Keep away from interest groups

Published On: May 13, 2019 02:00 AM NPT By: Republica  | @RepublicaNepal

When influential politicians openly hobnob with business leaders of questionable conduct, it raises question on their commitment to honesty and integrity. In a country like Nepal, where often policy and plans come to be compromised to serve interests of powerful interest groups, it is important for the top leaders—especially of ruling parties—to maintain fine distance with those figures who tend to get their jobs done through political connection. Nepali politicians have not been able to keep away from such figures. They are seen together with business tycoons who look to game the system to enrich their business enterprises or themselves. One such instance was noticed soon after Prime Minister K P Sharma Oli took office in February 2018. He and his party colleague Pushpa Kamal Dahal were seen dining at a house belonging to the owner of a medical college Durga Prasai. Then little known Marsi rice not only became the status symbol of wealth and affluence it also became the symbol of possible bribery. When in January this year, Education and Health Committee of the parliament approved the National Medical Education Bill paving the way for the establishment of B & C Medical College owned by Durga Prasai it was seen as the result of Oli and Dahal dining at Prasai’s house. 

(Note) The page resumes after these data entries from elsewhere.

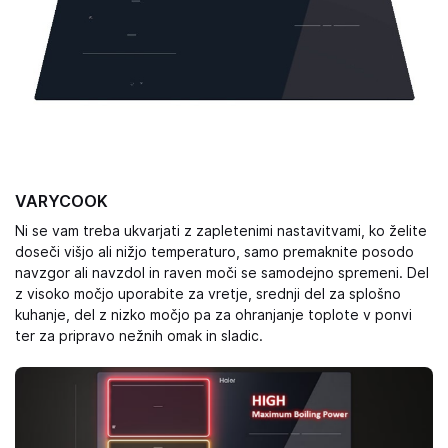
VARYCOOK
Ni se vam treba ukvarjati z zapletenimi nastavitvami, ko želite
doseči višjo ali nižjo temperaturo, samo premaknite posodo
navzgor ali navzdol in raven moči se samodejno spremeni. Del
z visoko močjo uporabite za vretje, srednji del za splošno
kuhanje, del z nizko močjo pa za ohranjanje toplote v ponvi
ter za pripravo nežnih omak in sladic.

Ruling Nepal Communist Party Chairman Pushpa Kamal Dahal repeated a similar scene of a sort on Friday, when he hosted a grand reception at the house of Niraj Gobinda Shrestha, one of the former owners of the Ncell telecommunications company.  The occasion was Dahal’s 50th wedding anniversary. Like anyone, Dahal has the right to celebrate the occasion, this is no matter of dispute, but the venue he chose for the celebration has raised some suspicions. For the fact remains that Ncell is accused of not paying over Rs 39 billion in capital gains tax (CGT) even years after its owners sold their stakes to Axiata and other companies and despite the Supreme Court ruling. Ncell has filed an appeal claiming that the tax assessment by the government’s Large Taxpayer Office (LTO) was not proper. The case is now sub-judice at the apex court. The party, which was attended by top leaders, including ministers and lawmakers, was organized at Shrestha’s sprawling 18 ropani estate in Thecho, Lalitpur. It has come to light that Shrestha, who has been living abroad, arrived in Kathmandu just to celebrate the wedding anniversary of Dahal.

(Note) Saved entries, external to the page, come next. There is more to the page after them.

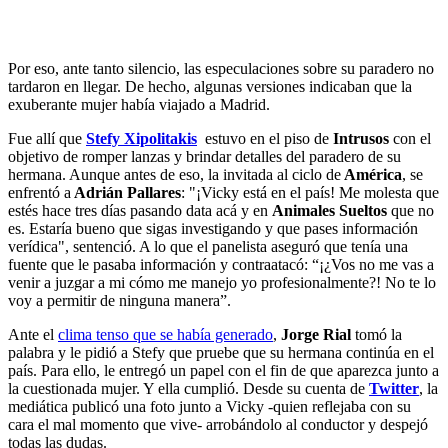
Por eso, ante tanto silencio, las especulaciones sobre su paradero no
tardaron en llegar. De hecho, algunas versiones indicaban que la
exuberante mujer había viajado a Madrid.
Fue allí que
Stefy Xipolitakis
estuvo en el piso de
Intrusos
con el
objetivo de romper lanzas y brindar detalles del paradero de su
hermana. Aunque antes de eso, la invitada al ciclo de
América
, se
enfrentó a
Adrián Pallares
: "¡Vicky está en el país! Me molesta que
estés hace tres días pasando data acá y en
Animales Sueltos
que no
es. Estaría bueno que sigas investigando y que pases información
verídica", sentenció. A lo que el panelista aseguró que tenía una
fuente que le pasaba información y contraatacó: “¡¿Vos no me vas a
venir a juzgar a mi cómo me manejo yo profesionalmente?! No te lo
voy a permitir de ninguna manera”.
Ante el
clima tenso que se había generado
,
Jorge Rial
tomó la
palabra y le pidió a Stefy que pruebe que su hermana continúa en el
país. Para ello, le entregó un papel con el fin de que aparezca junto a
la cuestionada mujer. Y ella cumplió. Desde su cuenta de
Twitter
, la
mediática publicó una foto junto a Vicky -quien reflejaba con su
cara el mal momento que vive- arrobándolo al conductor y despejó
todas las dudas.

As Ncell is trying to evade paying tax to the government, anniversary party at the house of former owner of the Ncell is surely going to be interpreted as the effort of Shrestha to influence ruling party leaders for immunity. Besides, some ruling party leaders themselves are accusing the government ministers of becoming increasingly close to brokers and various interest groups.  When ruling party leaders are seen standing together or supporting business people of questionable past, their commitment to zero-tolerance against corruption rings hollow. Participation of leaders in events hosted by people of questionable characters becomes the subject of public scrutiny. They should avoid such people and such events. It would help discourage questionable business people to exact undue (also illegal) benefits from their political connection.